Measure would clarify authority in end-of-life

Published: Thursday, Feb. 1 2007 12:33 a.m. MST

A bill proponents say will improve the chances that someone's end-of-life care wishes are followed will be heard today in the Senate Health and Human Services Standing Committee.

"It promotes thoughtful advance health-care planning," said Maureen Henry, executive director of the Utah Commission on Aging, who helped craft the proposed advance-directive form. "It clarifies the authority of decisionmakers, providers and facilities and spells out more clearly who gets to make decisions when no designee is available."

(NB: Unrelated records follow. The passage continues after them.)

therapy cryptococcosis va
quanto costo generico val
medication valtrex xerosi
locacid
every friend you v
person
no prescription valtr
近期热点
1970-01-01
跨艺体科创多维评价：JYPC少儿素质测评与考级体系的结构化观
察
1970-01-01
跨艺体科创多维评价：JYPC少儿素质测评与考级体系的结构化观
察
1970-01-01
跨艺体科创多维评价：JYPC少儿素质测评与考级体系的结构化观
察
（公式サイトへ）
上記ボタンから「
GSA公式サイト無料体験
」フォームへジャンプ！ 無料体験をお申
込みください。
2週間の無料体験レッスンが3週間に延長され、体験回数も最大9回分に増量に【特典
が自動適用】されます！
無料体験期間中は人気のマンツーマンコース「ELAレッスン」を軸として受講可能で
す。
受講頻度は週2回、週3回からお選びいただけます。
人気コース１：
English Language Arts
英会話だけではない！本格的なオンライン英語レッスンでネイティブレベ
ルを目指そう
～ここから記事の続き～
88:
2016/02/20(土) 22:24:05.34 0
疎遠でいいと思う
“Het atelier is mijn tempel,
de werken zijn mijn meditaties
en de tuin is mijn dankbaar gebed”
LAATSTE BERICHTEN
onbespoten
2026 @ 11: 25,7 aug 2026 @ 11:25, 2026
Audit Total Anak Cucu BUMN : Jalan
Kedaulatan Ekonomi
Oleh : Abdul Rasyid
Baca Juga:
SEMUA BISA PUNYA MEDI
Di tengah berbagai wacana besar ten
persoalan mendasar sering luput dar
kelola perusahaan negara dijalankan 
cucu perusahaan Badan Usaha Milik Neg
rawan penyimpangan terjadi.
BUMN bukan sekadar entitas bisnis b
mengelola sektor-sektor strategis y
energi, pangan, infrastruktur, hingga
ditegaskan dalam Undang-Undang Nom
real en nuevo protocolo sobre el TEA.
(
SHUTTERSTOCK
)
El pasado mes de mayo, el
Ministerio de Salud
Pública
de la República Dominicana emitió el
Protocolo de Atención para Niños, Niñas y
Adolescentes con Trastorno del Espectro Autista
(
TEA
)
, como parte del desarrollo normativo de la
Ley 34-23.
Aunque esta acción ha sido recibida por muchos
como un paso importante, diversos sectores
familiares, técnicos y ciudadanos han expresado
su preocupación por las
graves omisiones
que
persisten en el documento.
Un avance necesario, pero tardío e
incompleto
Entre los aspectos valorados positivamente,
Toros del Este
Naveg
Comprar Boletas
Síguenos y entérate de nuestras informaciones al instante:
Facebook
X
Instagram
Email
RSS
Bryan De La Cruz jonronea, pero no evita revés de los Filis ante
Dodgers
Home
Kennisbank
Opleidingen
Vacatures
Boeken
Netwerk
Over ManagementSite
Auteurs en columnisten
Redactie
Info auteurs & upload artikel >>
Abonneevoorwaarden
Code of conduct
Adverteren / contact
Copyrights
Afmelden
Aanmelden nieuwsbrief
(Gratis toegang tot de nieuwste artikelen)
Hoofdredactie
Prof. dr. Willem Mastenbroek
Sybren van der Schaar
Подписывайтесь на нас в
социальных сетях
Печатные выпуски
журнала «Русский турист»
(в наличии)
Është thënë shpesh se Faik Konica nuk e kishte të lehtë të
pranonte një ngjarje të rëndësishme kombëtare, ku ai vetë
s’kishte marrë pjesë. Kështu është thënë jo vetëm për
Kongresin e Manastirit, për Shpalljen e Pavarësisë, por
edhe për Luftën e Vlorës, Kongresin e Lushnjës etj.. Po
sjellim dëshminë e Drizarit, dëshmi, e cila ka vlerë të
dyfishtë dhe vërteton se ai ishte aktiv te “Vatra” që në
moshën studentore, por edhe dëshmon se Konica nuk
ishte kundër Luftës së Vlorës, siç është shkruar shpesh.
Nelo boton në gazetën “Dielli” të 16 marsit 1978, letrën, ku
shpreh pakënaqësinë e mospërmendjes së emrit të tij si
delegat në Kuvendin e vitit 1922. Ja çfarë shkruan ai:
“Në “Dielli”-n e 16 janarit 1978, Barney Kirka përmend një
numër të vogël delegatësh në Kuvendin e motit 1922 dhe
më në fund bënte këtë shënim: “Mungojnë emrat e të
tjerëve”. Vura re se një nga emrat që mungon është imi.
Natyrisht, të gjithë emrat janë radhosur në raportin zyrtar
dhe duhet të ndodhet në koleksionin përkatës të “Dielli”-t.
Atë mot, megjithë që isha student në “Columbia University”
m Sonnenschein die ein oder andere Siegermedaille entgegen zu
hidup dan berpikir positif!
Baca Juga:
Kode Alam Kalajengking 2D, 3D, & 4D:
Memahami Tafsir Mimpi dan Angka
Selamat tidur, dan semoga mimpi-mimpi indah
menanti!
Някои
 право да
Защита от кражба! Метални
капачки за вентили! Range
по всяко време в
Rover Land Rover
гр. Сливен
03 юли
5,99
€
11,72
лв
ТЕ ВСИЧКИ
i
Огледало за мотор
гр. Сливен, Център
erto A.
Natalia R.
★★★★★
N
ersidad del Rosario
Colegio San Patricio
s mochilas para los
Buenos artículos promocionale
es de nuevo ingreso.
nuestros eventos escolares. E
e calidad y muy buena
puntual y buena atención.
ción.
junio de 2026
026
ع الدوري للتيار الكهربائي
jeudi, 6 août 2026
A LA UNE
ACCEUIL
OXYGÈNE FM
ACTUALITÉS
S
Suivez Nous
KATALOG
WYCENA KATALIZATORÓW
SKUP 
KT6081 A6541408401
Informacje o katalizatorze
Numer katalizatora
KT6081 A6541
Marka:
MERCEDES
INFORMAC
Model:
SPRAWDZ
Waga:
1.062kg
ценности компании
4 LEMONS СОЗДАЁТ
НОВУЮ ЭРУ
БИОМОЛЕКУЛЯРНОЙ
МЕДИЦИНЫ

The Advance Health Care Directive Act takes the three forms now used in Utah and turns them into a single form, naming the decisionmaker and outlining the individual's wishes on the same document. Advocates of the bill say it will increase the likelihood that wishes are followed.

SB75 "tries to make more clear what the laws are," said the bill sponsor, Sen. Allen Christensen, R-North Ogden. "There's some vague parts in there and some lapses in the law."

Current law is unclear on who has final say in end-of-life care decisions, he said, and the bill seeks to clarify that and what happens afterward.

It also specifies that having authority to make health-care decisions or to make financial decisions is not interchangeable, although the same person could be chosen for both roles. And it says someone making medical decisions does not have the right to limit social contacts. Feuding siblings or in-laws who disagree on care cannot bar each other from seeing a patient, for instance.

None of the provisions apply unless the patient is unable to speak for himself, and it wouldn't go into effect until 2008.

Some disputes might still end up in court, "where they should be resolved if there's no other way to agree," Henry said. It would not have solved all the problems presented in the well-publicized case of Terri Schiavo, subject of a court battle between her parents and her husband over use of a feeding tube.

The admittedly complex bill has pages of definitions. The form itself starts on line 804, and the bulk details how that form is to be administered. "If we simplify the bill, we complicate the process. At least this way, we put the answers into the law so that people don't have to resort to the court every time there's a question," said Henry.

It does contain ample room to write in clarifications, changes and limitations, if an individual wants.

The bill will be discussed at 8 a.m. in W020 at the Capitol.